Specifically, Zacchino says the more detailed information he provided about his classes, the more parents began to feel like they were experts in the technical aspects of the sport.
“I had these situations where parents would start giving their children bad advice,” he says. “[After a class], the kids would go home, play outside with their parents and their parents would say, ‘Do it this way, don’t do it this way.’ And then they’d come back to me after a week, and everything we’d worked on had changed. I realized something had to be done because if not, we’re taking one step forward, two steps back every time. So that’s when I started the Kids Vision Program.”
Zacchino runs the Kids Vision Program just as he runs his Star System, with one fundamental difference: The participants are now the parents. The parents come into a session at a discounted rate and receive the same lessons their children receive. Parents use the same modified 10 & Under racquet, net and ball, and they earn the same stars as they master a particular skill. For the sake of time the program is expedited, but the experience is largely the same.
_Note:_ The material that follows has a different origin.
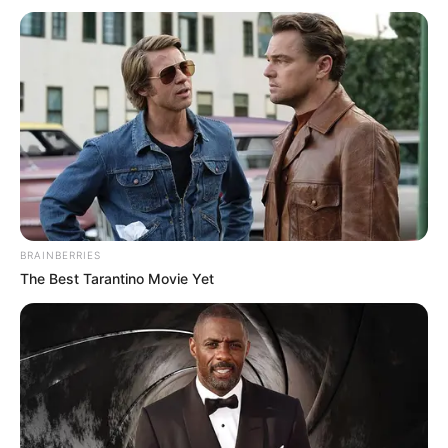
BRAINBERRIES
The Best Tarantino Movie Yet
Zacchino made it very clear from the outset that they would go through everything the same way their kids do.
“The parents are treated like Red Ball Level 1 players, even though they’re in their 30s and 40s,” Zacchino explains. “We try to take them back in time, to when they were four or five years old and trying to learn a sport. And it really works. The adults absolutely loved it. They thought it was the most fun thing—they didn’t know that tennis could be this fun.”
But it wasn’t just the adults who enjoyed chasing down red balls with a smaller racquet. “The kids really got a kick out of [watching their parents play] too,” Zacchino adds. “So it’s really engaging, but more importantly the program really educates. We’re able to teach the parents how to properly engage with their kids so they’re not leading them in the wrong direction. That way, we’re maximizing development.”
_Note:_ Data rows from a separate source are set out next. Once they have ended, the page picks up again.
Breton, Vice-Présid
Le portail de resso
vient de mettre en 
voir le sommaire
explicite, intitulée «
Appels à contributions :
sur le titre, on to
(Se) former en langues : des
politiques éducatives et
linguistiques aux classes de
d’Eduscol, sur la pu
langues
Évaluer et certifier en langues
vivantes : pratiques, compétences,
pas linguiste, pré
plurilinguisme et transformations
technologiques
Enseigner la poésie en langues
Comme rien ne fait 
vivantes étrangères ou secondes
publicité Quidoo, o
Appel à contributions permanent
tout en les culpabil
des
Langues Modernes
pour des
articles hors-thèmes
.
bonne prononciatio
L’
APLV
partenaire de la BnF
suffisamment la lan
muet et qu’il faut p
The first Kids Vision “class” kicked off in November 2018, and the program is still going strong today. Many parents contact Zacchino during the off-season about participating.
“A lot of times parents just don’t really know what tennis is,” he says. “I really wanted to get them engaged, but in the right way. I feel like the Star System gets them engaged but not necessarily in the right way, at least from a parental perspective. All it does it shows them that your child can do this and your child is capable of this. I didn’t really feel like the parents knew what this was, and I wanted to teach them.”